Am 28.01.23 um 00:41 schrieb Chris Angelico:
On Sat, 28 Jan 2023 at 10:08, Rob Cliffe via Python-list
<python-list@python.org> wrote:

Whoa! Whoa! Whoa!
I appreciate the points you are making, Chris, but I am a bit taken
aback by such forceful language.

The exact same points have already been made, but not listened to.
Sometimes, forceful language is required in order to get people to
listen.

An arrogant bully's rationale. Personally, I'm fine with it. I've been to Usenet for a long time, in which this way of "educating" people was considered normal. But I do think it creates a deterring, toxic environment and reflects back to you as a person negatively.

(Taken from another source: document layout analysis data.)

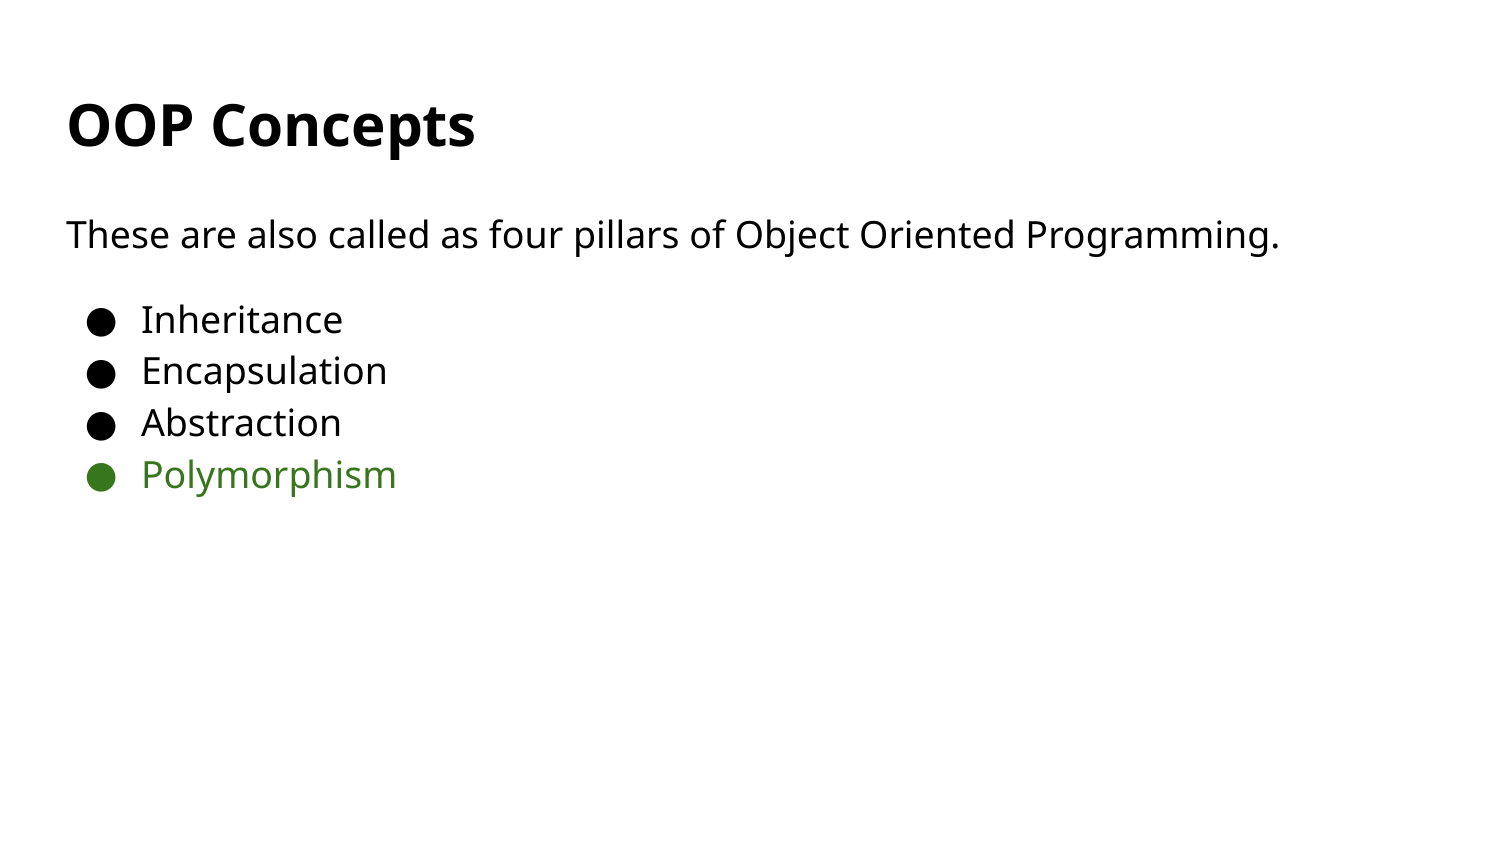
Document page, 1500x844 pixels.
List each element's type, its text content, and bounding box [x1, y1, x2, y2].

list These are also called as four pillars of Object Oriented Programming. Inheritance Encapsulation Abstraction Polymorphism [51, 189, 1449, 750]
title OOP Concepts [51, 72, 1449, 167]
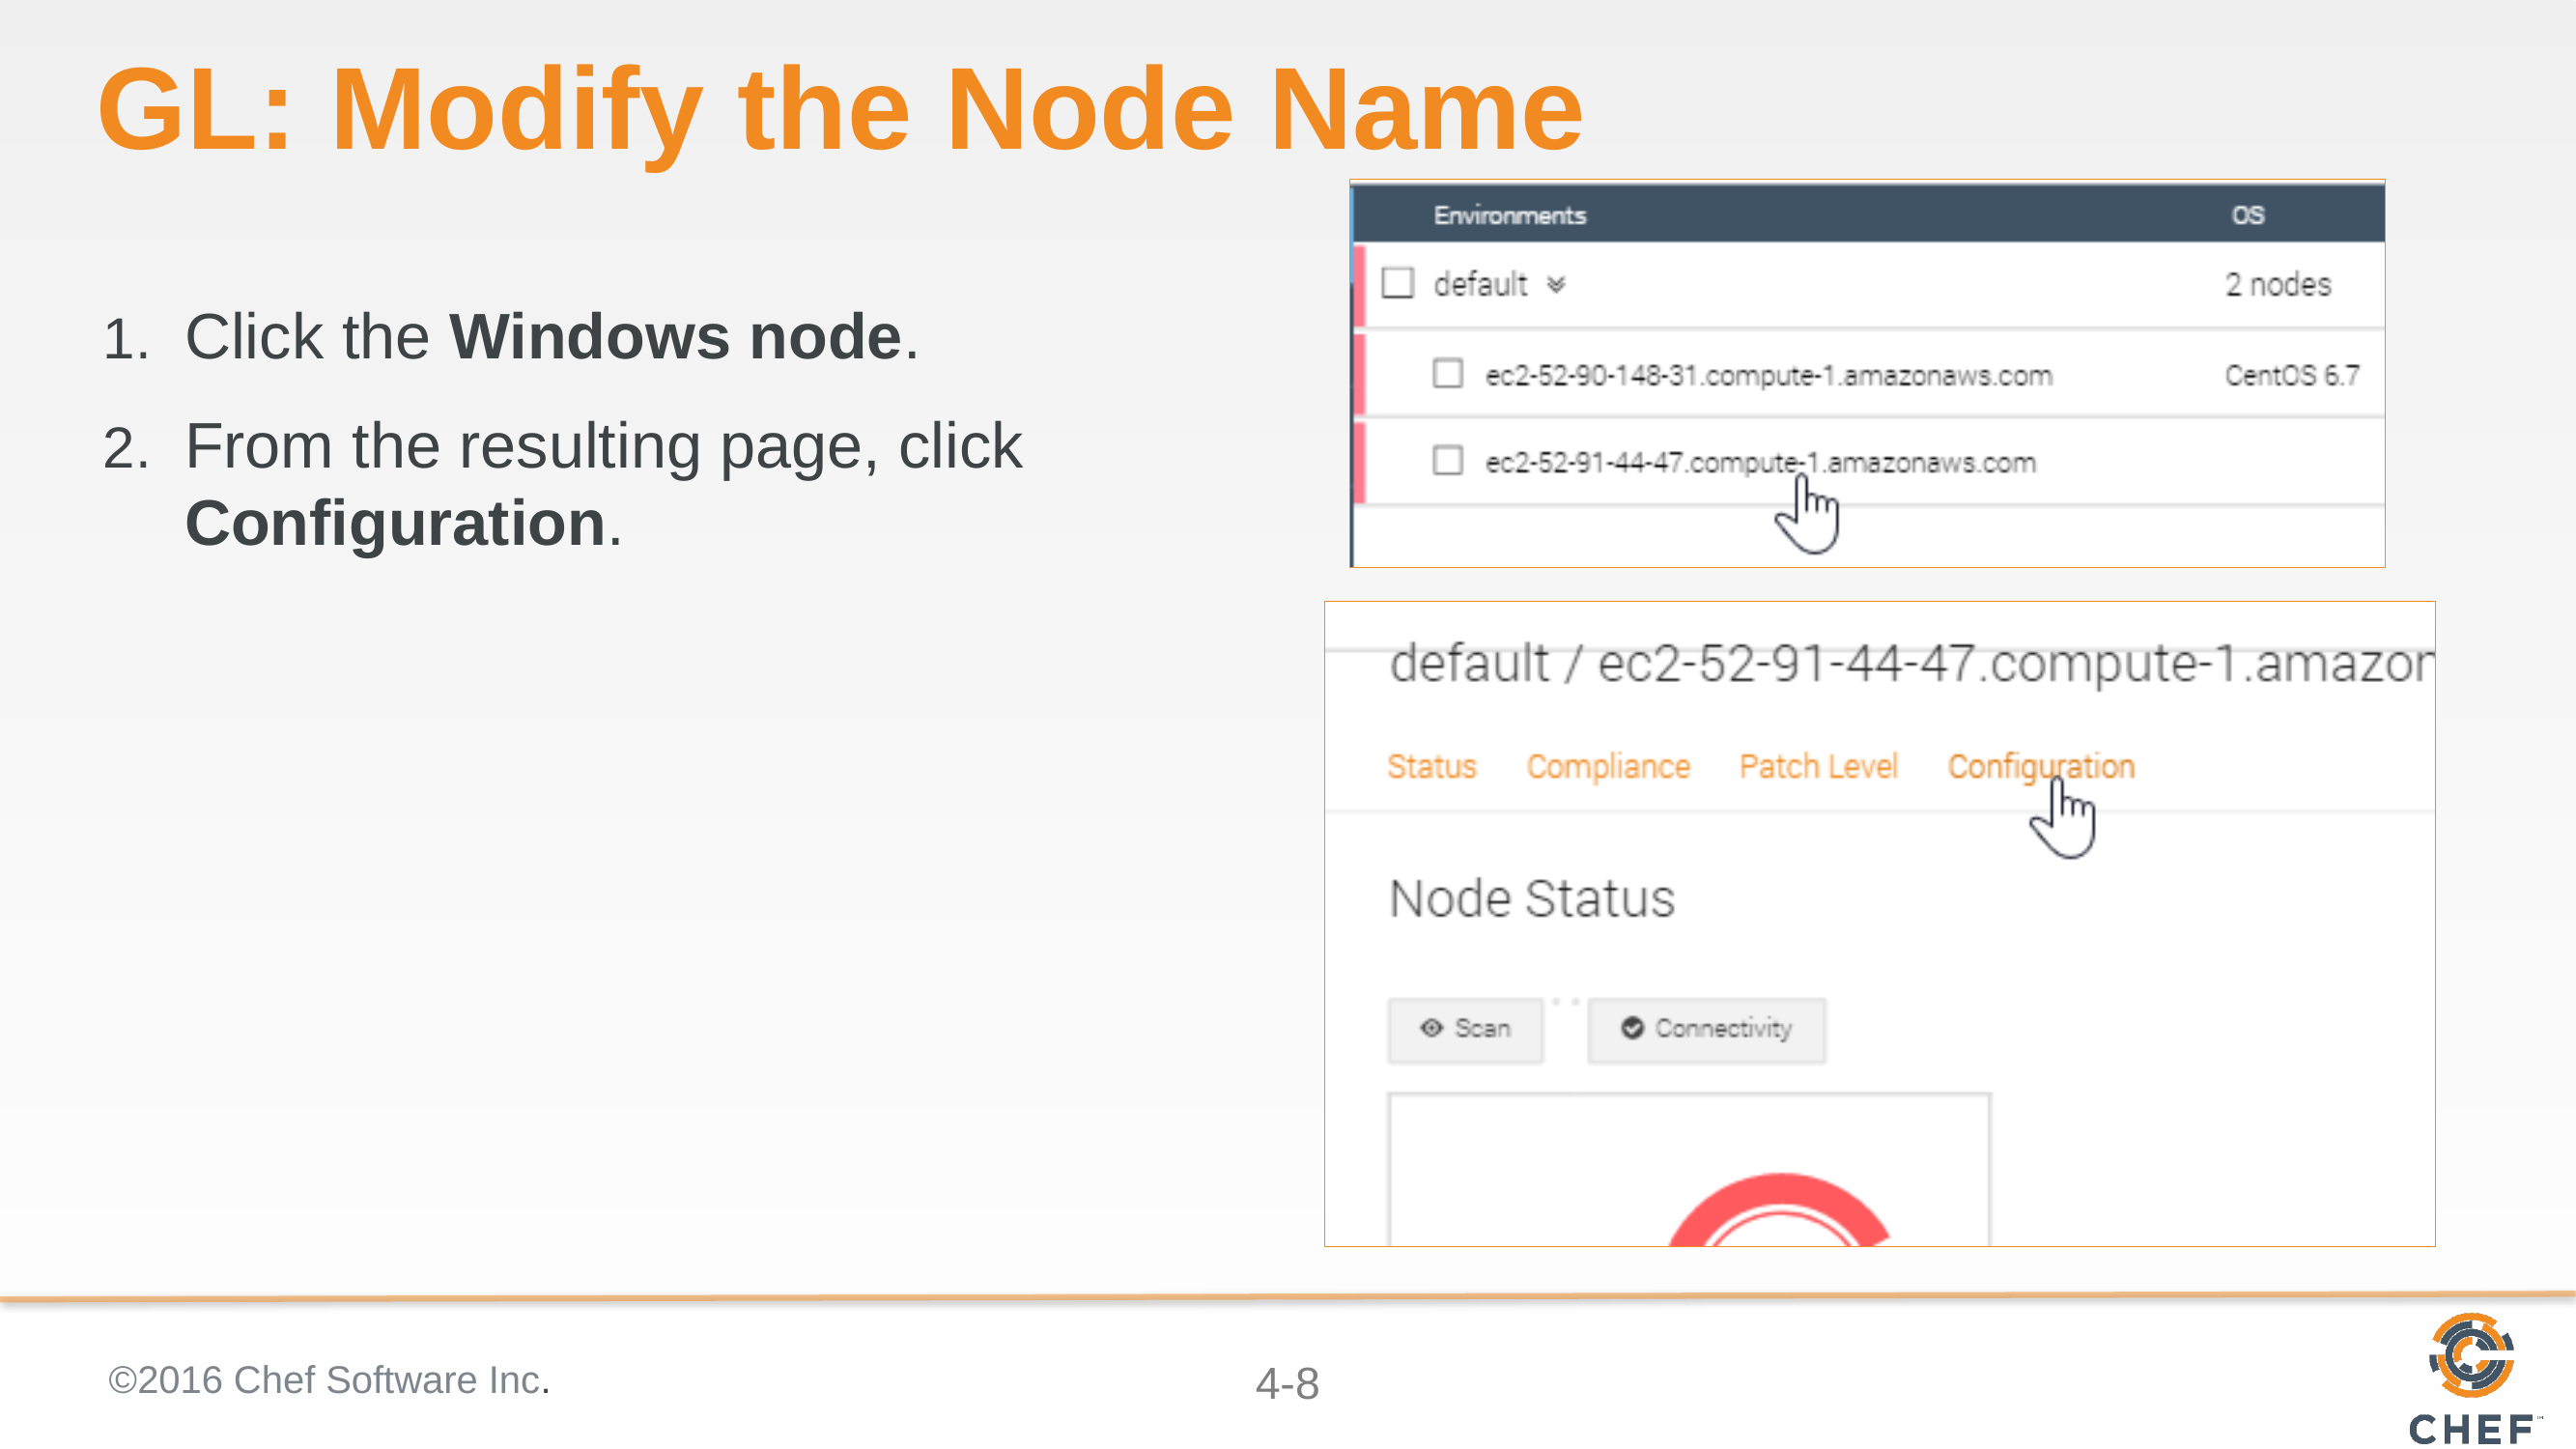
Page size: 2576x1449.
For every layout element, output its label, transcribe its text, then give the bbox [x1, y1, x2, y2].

picture [1324, 601, 2436, 1248]
picture [1349, 179, 2387, 568]
title GL: Modify the Node Name [96, 48, 2463, 180]
picture [2399, 1297, 2551, 1449]
list Click the Windows node. From the resulting page, click Configuration. [102, 294, 1033, 1142]
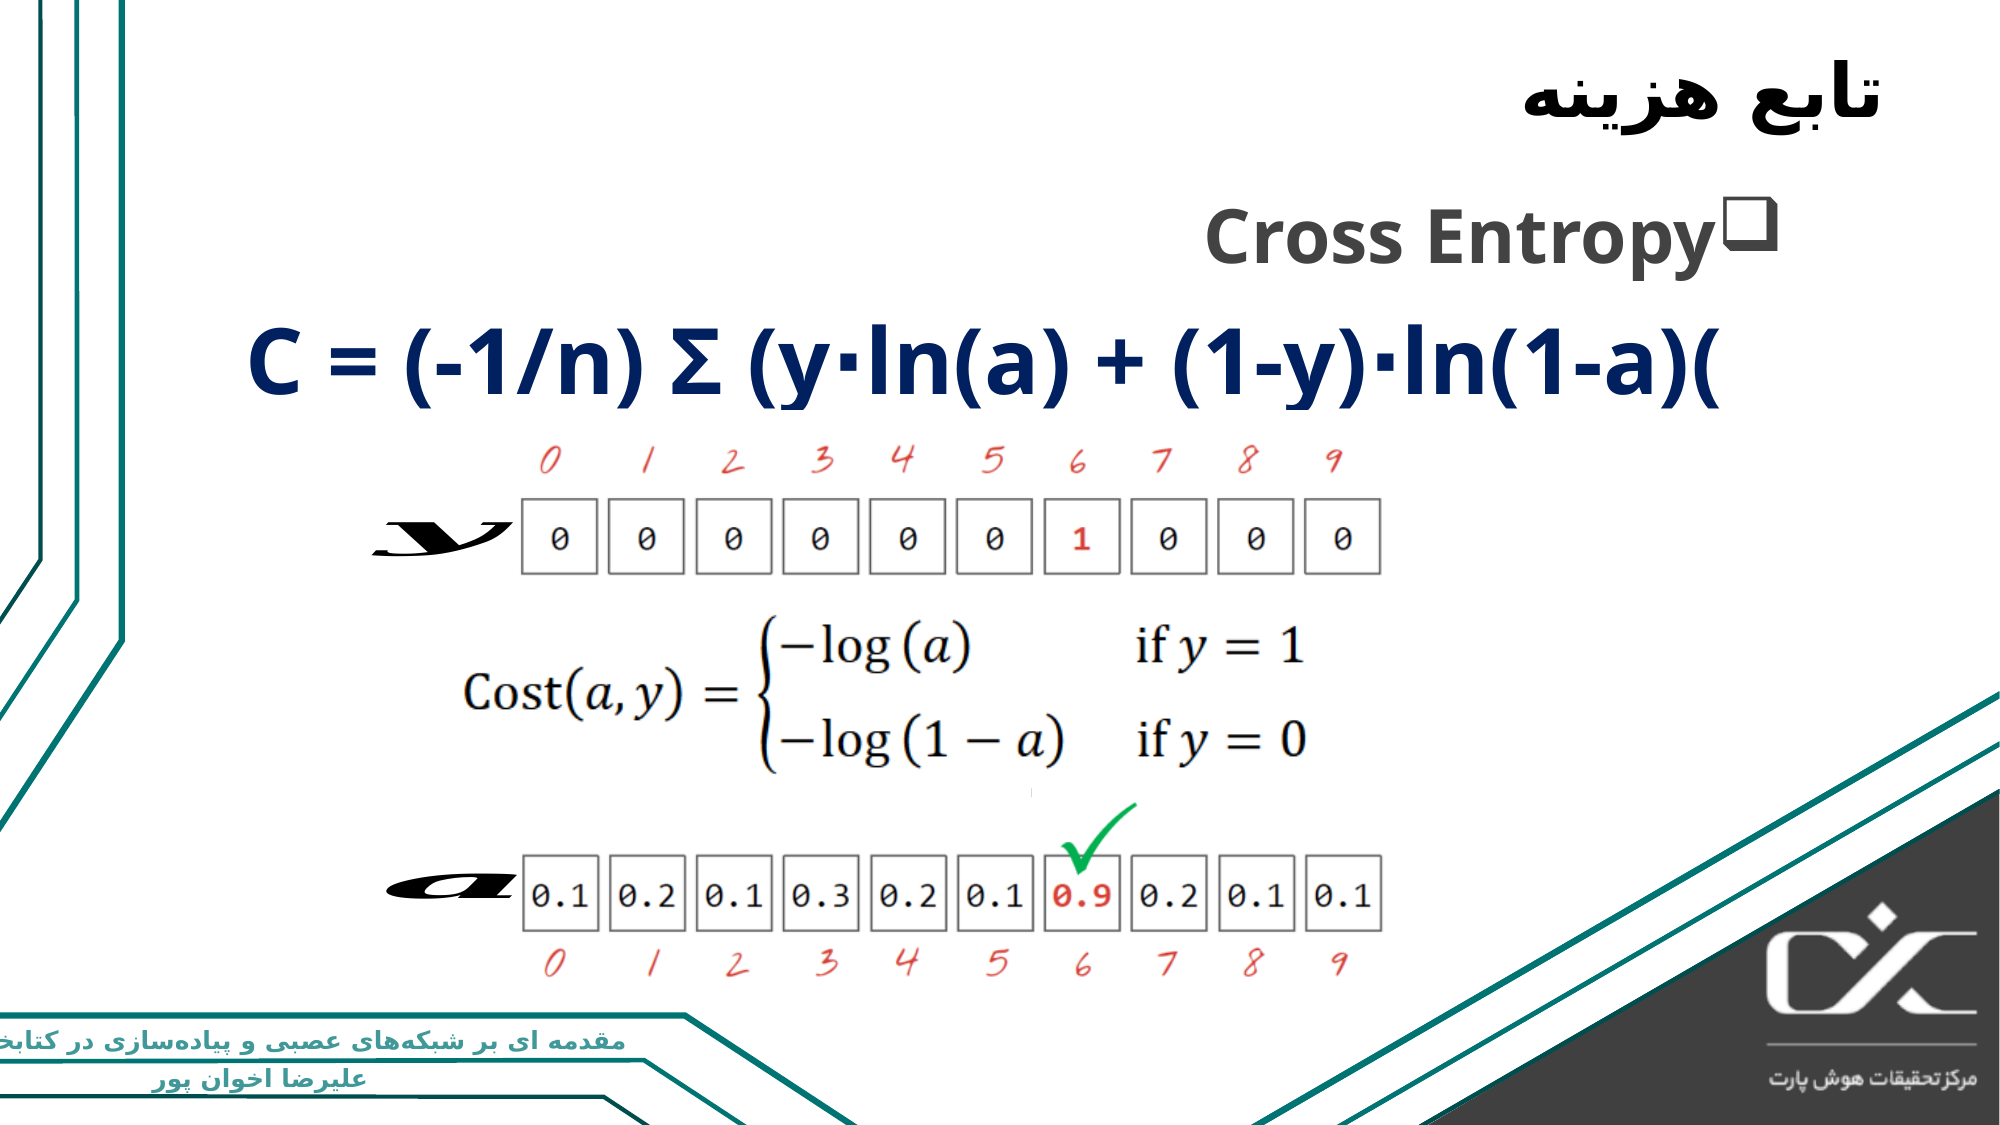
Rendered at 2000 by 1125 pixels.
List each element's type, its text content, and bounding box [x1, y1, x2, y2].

picture [429, 584, 1382, 788]
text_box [411, 409, 1400, 1007]
picture [1668, 874, 2000, 1121]
text_box C = (-1/n) Σ (y⋅ln(a) + (1-y)⋅ln(1-a)( [74, 278, 1861, 420]
title تابع هزینه [199, 45, 1900, 246]
text_box Cross Entropy [1188, 167, 1806, 278]
picture [1668, 874, 1850, 980]
picture [1668, 874, 1768, 932]
picture [1668, 874, 1682, 882]
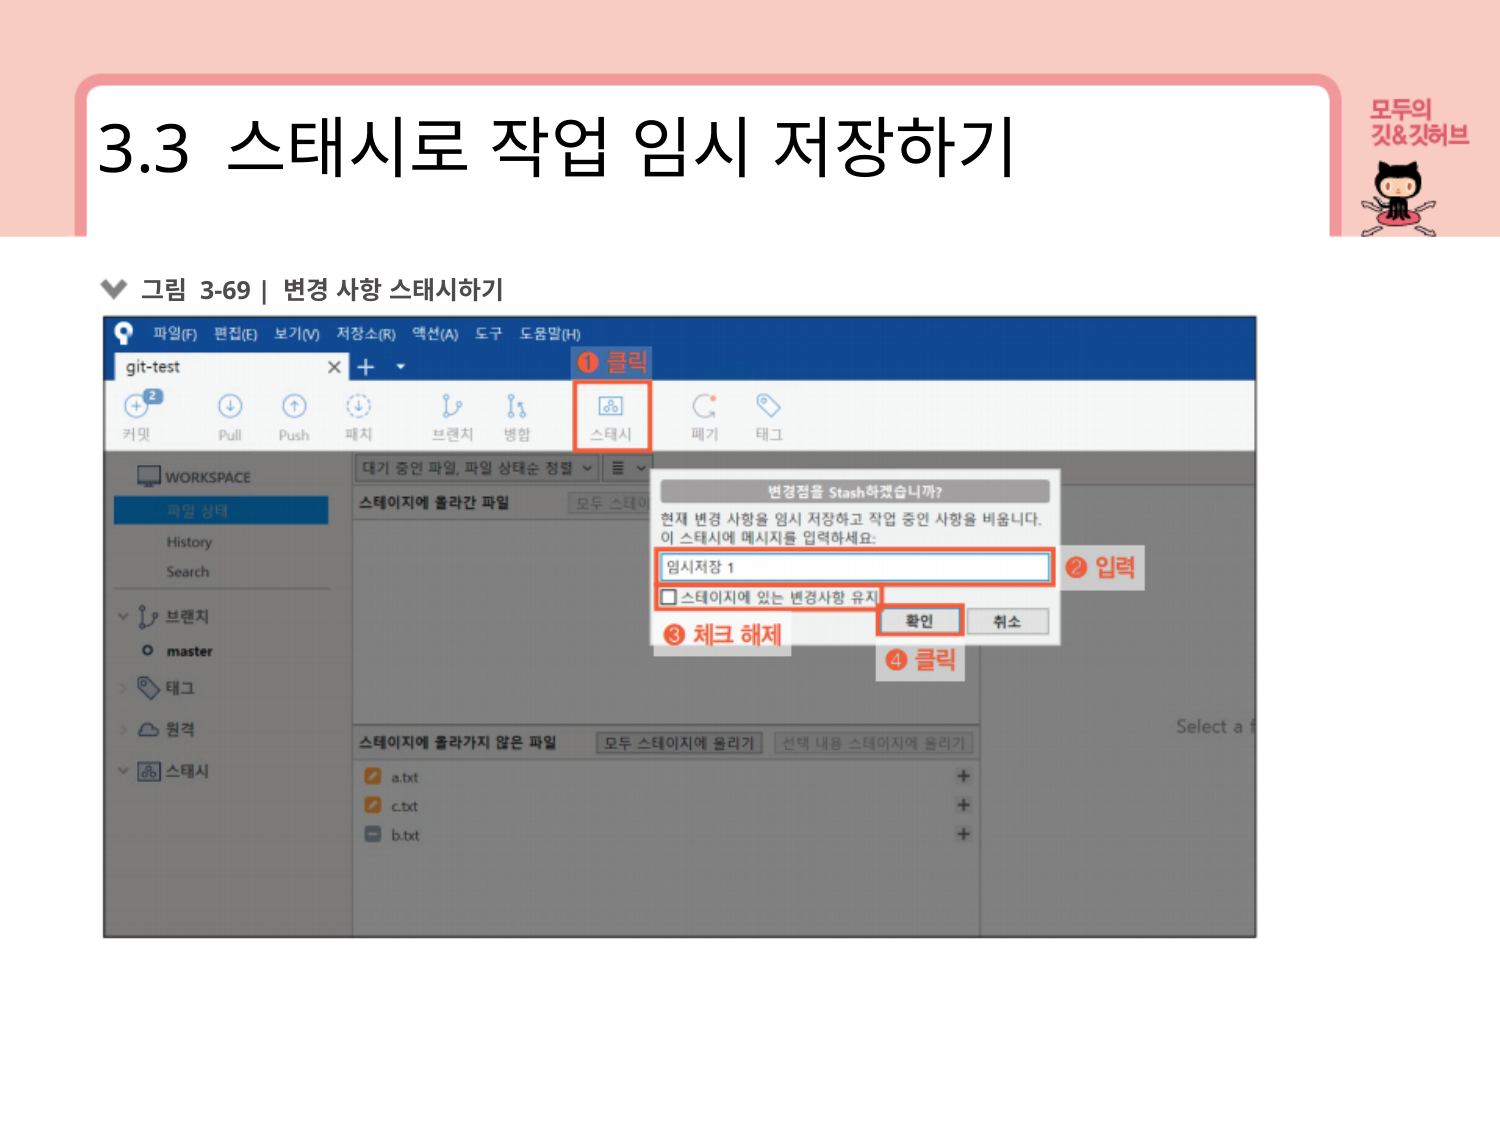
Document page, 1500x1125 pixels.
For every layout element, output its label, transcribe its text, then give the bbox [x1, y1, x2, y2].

text_box 3.3 스태시로 작업 임시 저장하기 [82, 61, 1413, 193]
picture [0, 0, 1500, 1125]
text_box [97, 264, 1374, 311]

Addressing your points specifically:
      1) I believe the quote character limitation could be overcome. It
would need a fair amount of work, for which I haven't (yet) the time or
inclination.

No problem. Here, solve it for this string:

eval_me = ' f"""{f\'\'\'{f"{f\'{1+2}\'}"}\'\'\'}""" '

F-strings can be nested, remember.

Exactly. This is precisely what I want to avoid. Essentially, proper quotation of such a string requires to write a fully fledged f-string parser, in which case the whole problem solves itself.

Don't ask how to use X to do Y. Ask how to do Y.
Good advice.

Exactly. As I have shown, asking how to use f-strings to achieve this
is simply not suitable, and there's no useful way to discuss other
than to argue semantics. If we had a GOAL to discuss, we could find
much better options.

I was not asking how to use f-strings. I was asking to evaluate a string *as if it were* an f-string. Those are two completely different things which you entirely ignored.

In other words, if there were a magic function:

evalfstring(s, x = x)

That would have been the ideal answer. There does not seem to be one, however. So I'm back to silly workarounds.